Introduction
The effects of World War II on civilian populations were both long-run and devastating. New military tactics, extended mobility, and the shifting balance of firepower fueled by ideologies that were deemed to be in combat with one another led to the killing on an unprecedented scale. Unlike World War I, World War II was associated with mass murders of civilians—the Nazi regime systematically targeted Gypsies, Jews, homosexuals, and other ‘undesirable elements’ (Cole et al. 623). Also, many regions were torched and leveled. The aim of this paper is to explore the suffering of civilians in the pursuit of victory in World War II.
Discussion
War and Occupation
The war became global after the Japanese attack on Pearl Harbor in 1941 (Cole et al. 631). The allies were able to quickly reorganize, thereby halting the brutal warfare. However, in Europe, many countries were occupied with some such as Norway and the Netherlands being divided by occupation (Cole et al. 634). Collaboration and resistance took extreme forms. In Denmark, citizens smuggled Jewish population out of occupied territories.
In France, on the other hand, the Vichy regime actively helped the Nazis in criminalizing Jews. Also, the Nazi army regularly supplied Germany with products and manpower. According to Cole et al., in the period between 1942 and 1943, more than two million people were imprisoned in forced labor camps (634). The brunt of the civilian deaths was borne by the Soviet Union in which thousands of capable officers were murdered during the purges of the 1930s (Cole et al. 635). The Nazi troops captured and imprisoned citizens of the Baltic States, Byelorussia, and Ukraine.
Ethnic Cleansing and the Holocaust
World War II was thought of by the Nazis as a fight against the Untermensch or ‘inferior people.’ Jews, Slavs, and Gypsies were deemed inferior to Aryans; therefore, Hitler used the Nazi propaganda to justify the redrawing of the racial map of the world. After Poland had been conquered, a program of massive population transfers started (Cole et al. 635). Following a brutal campaign against Poles and Jews, hundreds of thousands of Germans were settled in Western Prussia (Cole et al. 635).
The inmates of mental asylums were not spared in the war. The Nazis transported Poles by the thousands to forced labor camps. Death squads raided synagogues and other places of mass gathering of Jews. In 1940 alone, one hundred thousand Jews were killed in Poland (Cole et al. 635).
These atrocities continued when the Nazis entered the Soviet Union in 1941 (Cole et al. 635). The Nazi forces stormed through Russian, Ukrainian, and Belorussian villages and massacred the men. The women and children were deported to labor camps where they were worked to death in terrible conditions. Those who were unable to work were killed. By 1942, SS troops exterminated 500, 000 Jews (Cole et al. 635). During the course of World War II numerous gas chambers and concentration camps were set up across the territories controlled by the Nazis. According to Cole et al., more than two million Jews were killed by the death squads by 1943 (635).

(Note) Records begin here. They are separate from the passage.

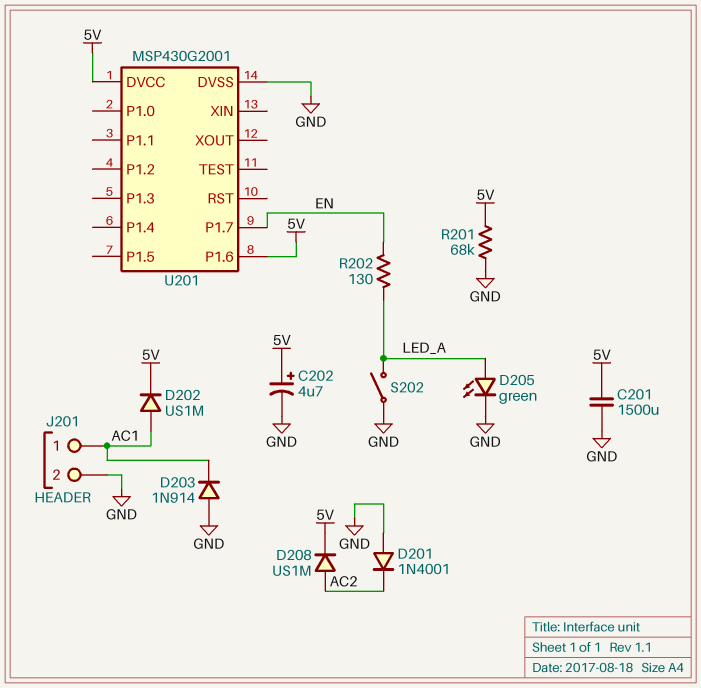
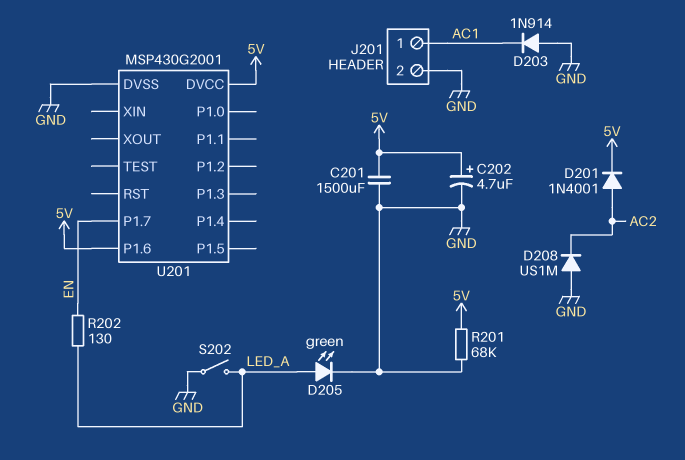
D201: diode 1N4001 (A GND, K AC2) -> diode 1N4001 (A AC2, K 5V)
D202: diode US1M (A AC1, K 5V) -> none
D208: diode US1M (A AC2, K 5V) -> diode US1M (A GND, K AC2)

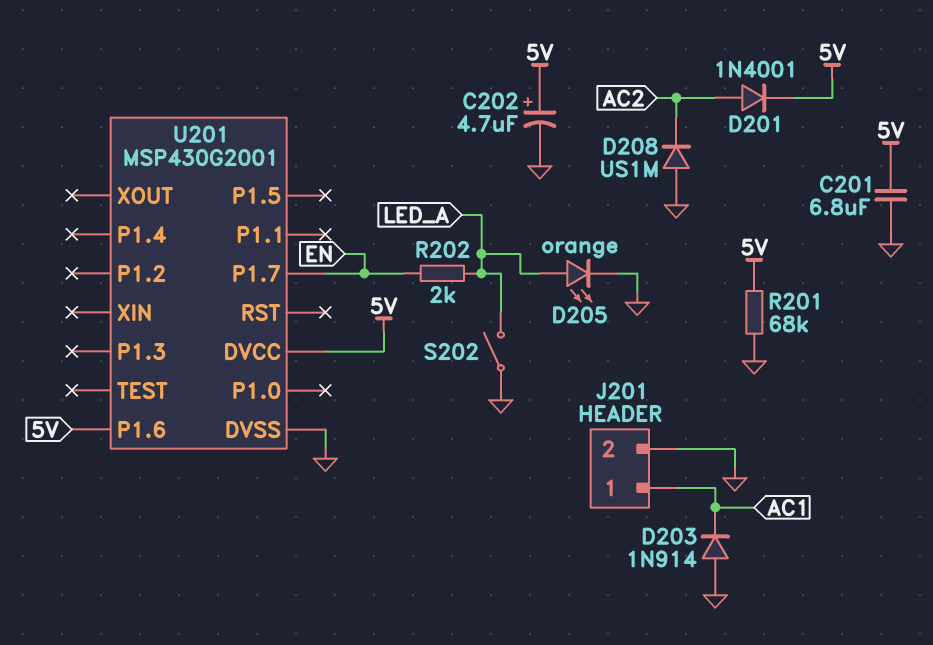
C201: 1500uF (5V, GND) -> 6.8uF (5V, GND)
D205: LED green (A LED_A, K GND) -> LED orange (A LED_A, K GND)
R202: 130 (EN, LED_A) -> 2k (EN, LED_A)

The Nazi scientists conducted inhumane experiments on POWs of all ethnic heritages. The period between 1942 and 1944 saw one of the most horrific waves of mass murders in the history (Cole et al. 636). Auschwitz-Birkenau was the largest death camp in which more than one million civilians were killed between 1942 and 1944 (Cole et al. 636).
Nazi Racism
The early twentieth century was associated with a new kind of racial prejudices and racial thinking that was caused by the emergence of social sciences (Cole et al. 636). According to Cole at al., “at the core of Nazi ideology lay a particularly virulent racism” (613). Seething racism is evident in a national socialist campaign pamphlet that protests against “the master plan of world Jewry” (Cole et al. 613). Prejudiced speech of Joseph Goebbels shows the anti-Semitic sentiment of the Nazis. The propagandist even goes as far as to say “the Jews is the cause and the beneficiary of our misery” (Cole et al. 612) which shows that the values of Hitler’s Reich bordered with state-sponsored hatred campaign.
The Atom Bomb
The first atom bomb deployed in a war was dropped on Hiroshima in 1945 by the United States (Cole et al. 643). The bomb destroyed 60 percent of the city and claimed the lives of thousands of civilians (Cole et al. 643). The suffering of civilians in the war was extended even further when Harry Truman gave an order to bomb another Japanese city—Nagasaki. The effects of cancerous radiation and nuclear fallout increased the number of post-attack casualties.
Conclusion
World War II is associated with countless civilian deaths and civilian victimization on an unprecedented scale. Violent tactics toward ethnic minorities and civilian populations were facilitated by the employment of new technologies and were aimed at the promotion of collaboration and the spread of terror. Migration, dispossession, persecution, and hunger during and after the war extended the suffering of civilian populations.
Work Cited
Cole, Joshua, et al. Western Civilizations. Vol. 2, 3rd ed., W.W. Norton & Company, 2012.